We are having our first really cold weather in N.J. and I'm noticing several things about the car. First, even though the car is plugged in, it takes a while for the battery to warm up and there is a warning message that informs you that the car's performance will be reduced until the battery heats up. Second, the car's range in cold weather is substantially reduced - in my case by almost 50%. This is for local stop and go driving and admittedly most of my 15 minute commute home is done with the battery trying to warm up and the heat on. Last, when it is really cold, in the teens (Farenheit), there is no regen and another warning appears.

People in cold climates should take the reduced range in cold temperatures into consideration when deciding what battery option to choose!

I am seeing the same thing in the Philly area. It seems to be more pronounced since I did the 4.2 upgrade.

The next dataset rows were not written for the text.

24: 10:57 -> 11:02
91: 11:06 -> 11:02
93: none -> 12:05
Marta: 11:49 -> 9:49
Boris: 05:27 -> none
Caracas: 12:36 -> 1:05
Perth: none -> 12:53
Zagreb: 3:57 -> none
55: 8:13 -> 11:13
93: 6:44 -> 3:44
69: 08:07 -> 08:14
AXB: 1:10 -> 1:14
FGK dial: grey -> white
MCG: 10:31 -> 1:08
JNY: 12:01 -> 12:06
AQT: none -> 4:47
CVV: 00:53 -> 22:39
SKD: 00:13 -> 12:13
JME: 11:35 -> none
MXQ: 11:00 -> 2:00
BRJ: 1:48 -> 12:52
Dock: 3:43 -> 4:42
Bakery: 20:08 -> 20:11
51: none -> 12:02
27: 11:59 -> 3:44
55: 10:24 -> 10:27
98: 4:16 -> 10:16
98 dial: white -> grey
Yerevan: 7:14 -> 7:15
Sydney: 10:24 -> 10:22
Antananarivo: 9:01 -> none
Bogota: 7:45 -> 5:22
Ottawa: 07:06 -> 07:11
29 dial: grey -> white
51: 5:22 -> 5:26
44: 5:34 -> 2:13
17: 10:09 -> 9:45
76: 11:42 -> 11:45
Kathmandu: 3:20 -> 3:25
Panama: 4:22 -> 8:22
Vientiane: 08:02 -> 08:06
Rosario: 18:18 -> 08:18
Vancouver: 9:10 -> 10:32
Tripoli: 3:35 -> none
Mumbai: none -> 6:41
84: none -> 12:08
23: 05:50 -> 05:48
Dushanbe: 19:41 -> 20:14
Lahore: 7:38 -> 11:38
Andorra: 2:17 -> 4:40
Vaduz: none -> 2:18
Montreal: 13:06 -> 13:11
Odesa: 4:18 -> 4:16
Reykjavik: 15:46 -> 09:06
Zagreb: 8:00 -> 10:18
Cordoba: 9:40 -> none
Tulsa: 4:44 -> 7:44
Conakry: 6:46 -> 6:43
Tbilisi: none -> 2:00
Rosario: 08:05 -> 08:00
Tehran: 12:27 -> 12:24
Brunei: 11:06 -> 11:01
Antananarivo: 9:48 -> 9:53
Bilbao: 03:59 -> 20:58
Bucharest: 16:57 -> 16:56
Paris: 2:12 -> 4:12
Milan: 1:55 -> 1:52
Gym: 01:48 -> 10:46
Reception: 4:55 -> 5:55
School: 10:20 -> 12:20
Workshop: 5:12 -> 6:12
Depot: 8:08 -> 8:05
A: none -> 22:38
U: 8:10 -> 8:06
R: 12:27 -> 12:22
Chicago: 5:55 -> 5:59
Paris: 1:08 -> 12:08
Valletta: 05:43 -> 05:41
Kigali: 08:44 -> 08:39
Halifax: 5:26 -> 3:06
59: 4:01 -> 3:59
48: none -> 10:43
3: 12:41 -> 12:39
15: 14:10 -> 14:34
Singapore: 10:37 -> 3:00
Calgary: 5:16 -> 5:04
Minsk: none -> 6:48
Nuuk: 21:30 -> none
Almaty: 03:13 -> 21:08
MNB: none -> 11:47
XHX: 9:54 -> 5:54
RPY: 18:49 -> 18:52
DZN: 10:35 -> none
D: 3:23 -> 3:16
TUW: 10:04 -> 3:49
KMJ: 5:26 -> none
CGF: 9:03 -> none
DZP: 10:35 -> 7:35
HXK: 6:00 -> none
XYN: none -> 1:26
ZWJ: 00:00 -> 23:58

Peter, it's been reiterated many times here by Tesla and other members that when the battery is cold, its output is reduced which is interpreted by the car as low battery/less miles. Once the battery warms up, your "lost" miles will be regained as the output is returned to normal.

I have a tip for getting a few extra miles on a range charge.

If you plan to do a long trip, do a normal charge the night before. About 2 hours before your departure the next day, set the car for a range charge to top off the battery. That way you will not have any loss of range from the car sleeping half the night and keeping itself cozy.

It isn't a huge difference but it is a useful tidbit to keep in mind.

What a great post, tanks for sharing your real life experience. At this time I hesitate between 60 and 85, calculating my daily drive and this type of post is very helpful. Thank you

Peter;
Avoid the morning chills by setting your overnight charge rate (amperage) low enough that it's still charging when you get in. The battery will be warm, full power and regen.

Excellent posting.

But now I am being skeptic. Because we bought a Tesla for it is a EV whit range. 300miles/480km and fast charge of battery. So we, my wife and I, tough that we can use a Tesla to drive longer journeys. But we can drive trough parts of our country whit temperature as fare down as -31F/-35C (probably lower also.) And if only charging on the road is 230V/16A/1f (Norway)... we will get nearly 12miles/19km an hour, it will take us 24 hour to charge from 0 to 100%.

I am curios if Tesla Model S will manage a trip at 345miles/550km in temperature as fare down as -40F/-40C. Of course we have to charge in summer time, but only 4-6 hours (230V/16A/1f) How will it be in winter time?

When you are doing short trips in the cold, the heater is running full blast for the entire time. When I was doing that on a trip, I was averaging over 600Wh/mi. If you drive longer distances, the cabin reaches the requested temperature and then the current drawn by the heater drops off substantially.

@Julius - you will not get 345mi unless you drive very slow even with the heater off, so you shouldn't expect to do it in -40F.